MT4 ships with 30 standard technical indicators. Most traders never touch them all. However the real depth lives in user-built indicators written in MQL4. The MQL5 marketplace alone has over 2,000 options, spanning simple moving average variations to elaborate signal panels.

Installing them is straightforward: place the .ex4 or .mq4 file into the MQL4/Indicators folder, restart MT4, and it appears in the Navigator panel. The catch is quality. Community indicators vary wildly. Some are genuinely useful. Many stopped working years ago and will crash your terminal.

If you're downloading custom indicators, verify when it was last updated and if users have flagged problems. A poorly written indicator doesn't only show wrong data — it can slow down your entire platform.

The MT4 risk controls you're probably not using

MT4 has several built-in risk management tools that the majority of users never configure. The most useful is the maximum deviation setting in the new order panel. This defines how much slippage you're willing to tolerate on market orders. Without this configured and you'll get whatever price comes through.

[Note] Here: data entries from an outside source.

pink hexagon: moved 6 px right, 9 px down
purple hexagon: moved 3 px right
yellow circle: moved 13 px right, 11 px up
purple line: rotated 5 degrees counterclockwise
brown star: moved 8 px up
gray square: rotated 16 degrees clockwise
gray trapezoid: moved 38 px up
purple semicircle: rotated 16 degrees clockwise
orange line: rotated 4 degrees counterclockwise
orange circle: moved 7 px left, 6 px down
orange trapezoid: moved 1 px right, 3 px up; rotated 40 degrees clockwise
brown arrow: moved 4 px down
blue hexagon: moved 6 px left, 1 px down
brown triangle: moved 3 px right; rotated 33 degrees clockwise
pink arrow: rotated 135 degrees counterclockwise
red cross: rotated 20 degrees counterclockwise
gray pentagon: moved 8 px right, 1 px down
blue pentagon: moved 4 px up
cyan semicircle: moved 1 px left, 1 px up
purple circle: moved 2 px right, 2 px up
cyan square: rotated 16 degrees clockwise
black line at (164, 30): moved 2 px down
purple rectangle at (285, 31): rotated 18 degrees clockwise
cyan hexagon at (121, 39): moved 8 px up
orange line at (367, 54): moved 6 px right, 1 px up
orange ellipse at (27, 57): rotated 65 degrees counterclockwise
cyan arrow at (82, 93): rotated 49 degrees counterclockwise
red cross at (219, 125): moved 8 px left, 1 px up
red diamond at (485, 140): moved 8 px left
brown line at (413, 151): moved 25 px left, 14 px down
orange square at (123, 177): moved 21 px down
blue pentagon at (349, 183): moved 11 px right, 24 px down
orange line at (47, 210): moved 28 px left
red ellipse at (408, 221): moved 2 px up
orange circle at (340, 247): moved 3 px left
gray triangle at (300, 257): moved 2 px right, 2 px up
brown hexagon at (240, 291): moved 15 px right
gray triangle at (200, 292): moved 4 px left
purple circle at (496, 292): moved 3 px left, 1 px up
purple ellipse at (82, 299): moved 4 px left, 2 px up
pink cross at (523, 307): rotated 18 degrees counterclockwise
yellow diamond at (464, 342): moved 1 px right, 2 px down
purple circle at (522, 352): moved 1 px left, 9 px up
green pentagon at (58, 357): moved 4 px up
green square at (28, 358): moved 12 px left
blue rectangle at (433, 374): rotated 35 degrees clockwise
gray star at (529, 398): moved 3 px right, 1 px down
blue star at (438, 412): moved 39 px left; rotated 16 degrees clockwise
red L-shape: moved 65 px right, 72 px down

Everyone knows about stop losses, but trailing stops are underused. Right-click an open trade, pick Trailing Stop, and enter your preferred distance. The stop follows with price moves in your favour. Not perfect for every strategy, but for trend-following it reduces the temptation to micromanage the trade.

These settings take a minute to configure and they remove a lot of the emotional decision-making.

Expert Advisors — before you trust a robot with your money

EAs sounds appealing: set rules, let the code trade, walk away. The reality is, a huge percentage of them lose money over any extended time period. The ones sold with perfect backtest curves are usually curve-fitted — they performed well on historical data and stop working once the market does something different.

This isn't to say all EAs are worthless. A few people code their own EAs to handle specific, narrow tasks: entering at a specific time, automating position size calculations, or closing trades at fixed levels. These smaller, focused scripts are more reliable because they execute repetitive actions that don't require interpretation.

Before running any EA with real money, test on demo first for a minimum of a few months. Forward testing tells you more than historical results ever will.

MT4 on Mac and mobile: what actually works

MT4 was built for Windows. If you're on macOS has always been compromises. Previously was emulation, which was functional but introduced visual bugs and stability problems. Some brokers now offer Mac-specific builds built on compatibility layers, which are better but still aren't built from scratch for Mac.

The mobile apps, on both Apple and Android devices, work well for watching your account and tweaking stops. Doing proper analysis on a phone screen doesn't really work, but managing exits from your phone is worth having.

Check whether your broker offers a native Mac build or just a wrapper — the difference in stability is noticeable.